A roar went up from the audience of the Spring/Summer 2024 Prada menswear show when the pyrotechnics of the space really kicked into gear: from a metallic grate hanging overhead in the Deposito of the Fondazione Prada, great globs of slime began to ooze, forming organic veils of transparency that partially obscured the models from the audience. They were a neat underlining of what Miuccia Prada and Raf Simons were thinking about this season: fluid architecture, here reflected quite literally. But the architecture Prada and Simons were obsessed with were built into the clothes themselves: a questioning of purpose, of function and of appearance, in a collection where little was exactly as it first appeared.
Tailoring was the big story: a sharp, emphatic silhouette yet with the bombast totally removed, so it fluctuated lightly around the body. The construction methods were taken from shirts – seams were simple, there was none of the underpinnings or interlinings that stiffen and bombast tailoring traditionally. Everything was featherlight, and single-layer. When you felt these clothes backstage, the ease built into these previously severe-looking clothes was evident, and remarkable – there was a fragility under those superman shoulders. There were hybrid moments – a jacket may grow a spread shirt-collar, or contrast its traditional lapels with buttoned shirt-cuffs, as if the garments were morphing halfway through their existence. “How can an idea that is cliché be different?” said Simons. “The suit, the shirt.
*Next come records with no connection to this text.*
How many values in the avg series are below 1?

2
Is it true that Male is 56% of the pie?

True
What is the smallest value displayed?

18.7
This collection is about questioning conventions, of structure and of masculinity.” “We start with the white shirt – the most simple,” added Miuccia Prada. “From that base, from a base of the most basic and normal, you can do whatever you like. It allows transformation.”
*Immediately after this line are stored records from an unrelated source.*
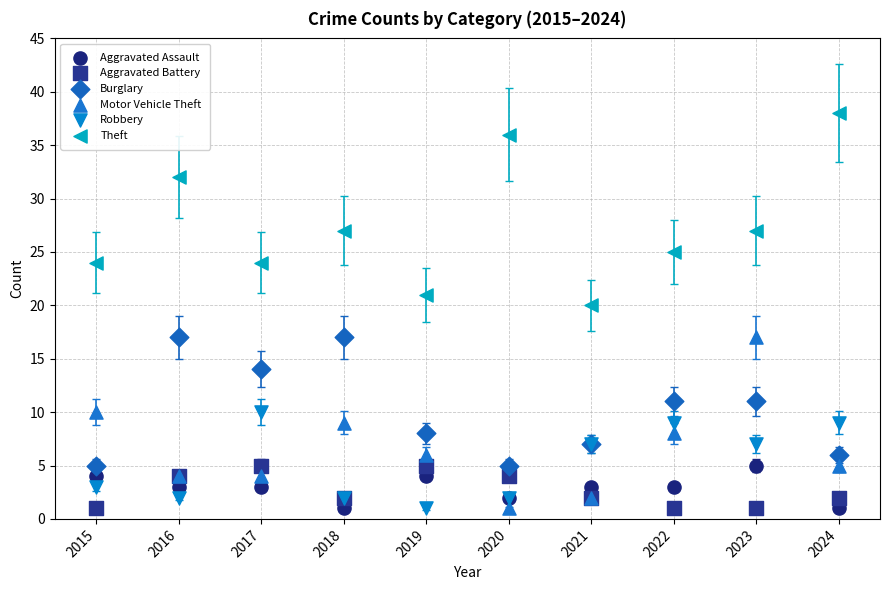

Across all series, what Y value is closest to 19?

20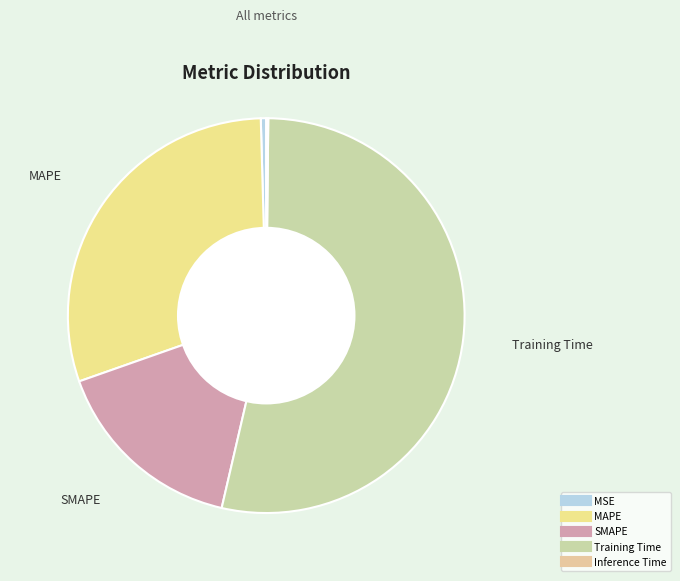

Which slice represents more than half of the pie?

Training Time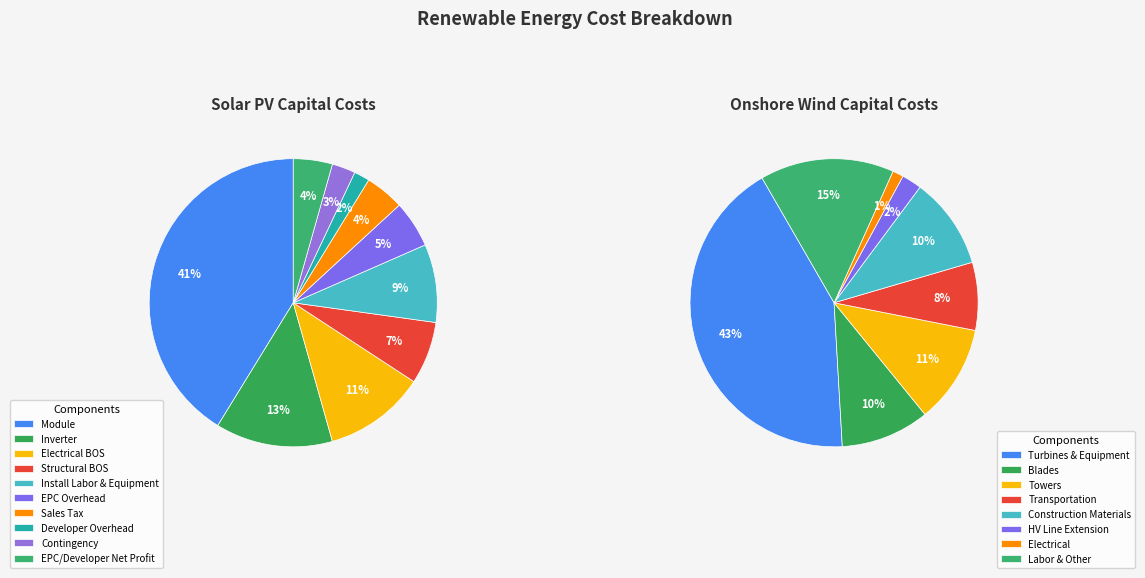

True or false: Contingency accounts for 10% of the total.

False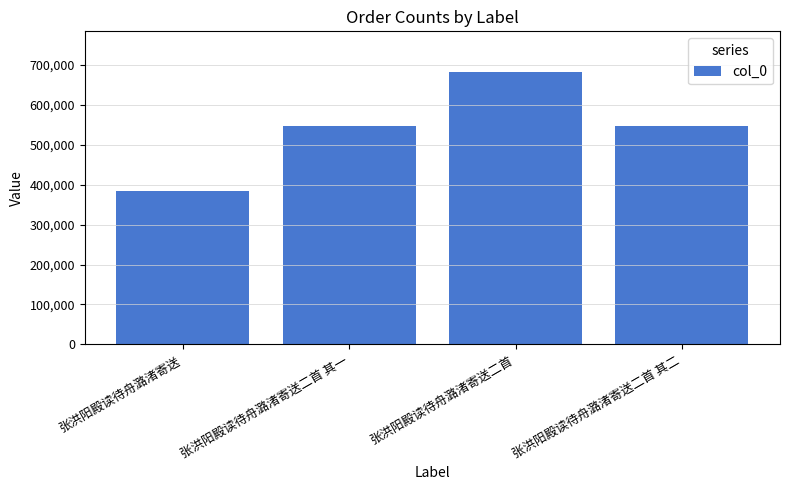

How many data points are less than 547205?

2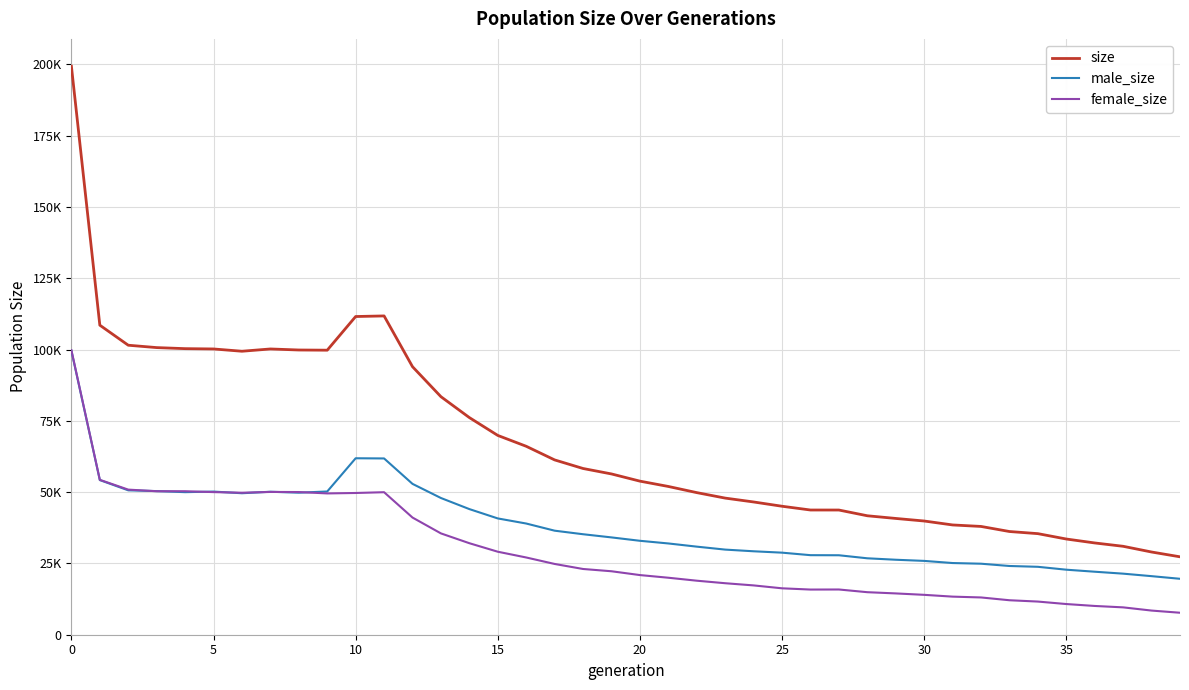

Does the chart display data point markers on the line(s)?

No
There were other transformations too: the prints literally leapt from two dimensions to three, Hawaiian patterns vibrating with fringe, like a glitching computer image, or erupting into slightly poisonous, alien-looking flowers clustered on the chests of models. Even humble pockets became a form of decoration, pock-marking shirts and waistcoats in a way that made you question their utility. Those actions chimed with the idea of reconsidering the simple and elaborating, an about-turn to Prada and Simons’ modus operandi to date of stripping back and reducing. This time, rather, they layered, added complexity. “Life and understanding of life is so complex – simplicity can be too simple,” Prada said. Even their simple starting point led to complexity – expanding the idea of the shirt to encompass an entire spectrum of male garments. And in that lightness and fluidity, there was also a new idea of masculinity – more delicate, maybe, certainly lighter and more youthful, the traditional power-loaded connotations of the suit literally ripped apart and reconstructed, to produce something that looked similar but felt entirely different, physically and emotionally.
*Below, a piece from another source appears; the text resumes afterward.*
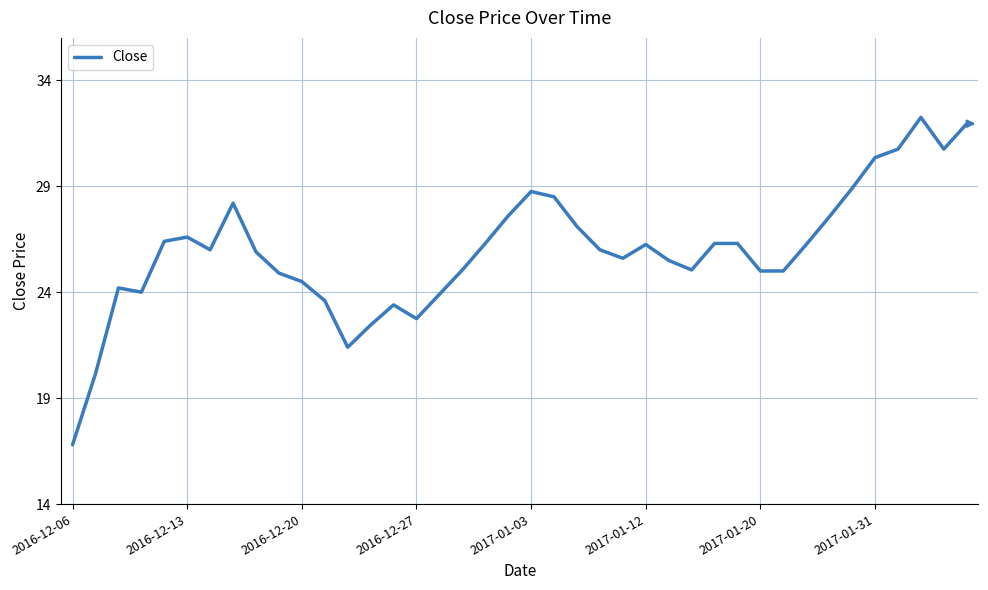

What is the smallest value displayed?

16.8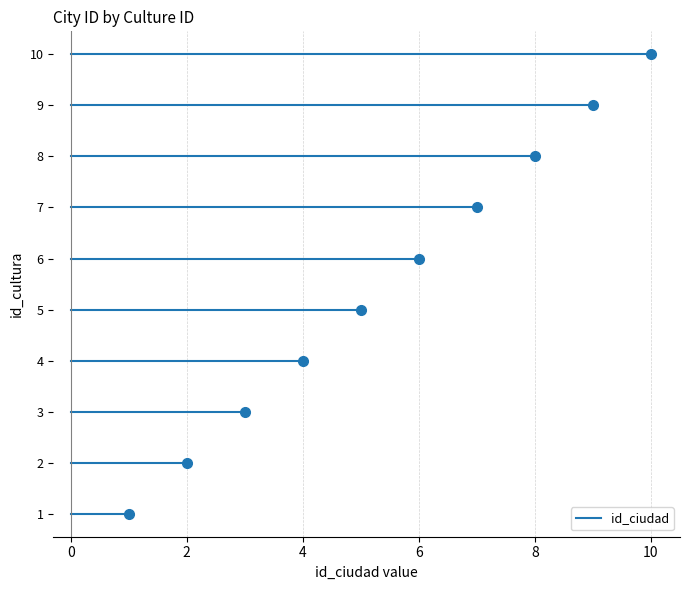

Count the values in the range 3 to 8.

6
The ultimate goal was freedom – freedom of the body and, also, freedom of design. By eschewing conventions in creating their traditional tailoring, Prada and Simons created something truly free, and modern and – dare we say the word – maybe even new. There was an idea that, although the form was familiar, its physicality was actually something we had never quite seen before. A bit like the gooey chamber it was all shown in. How rare is that?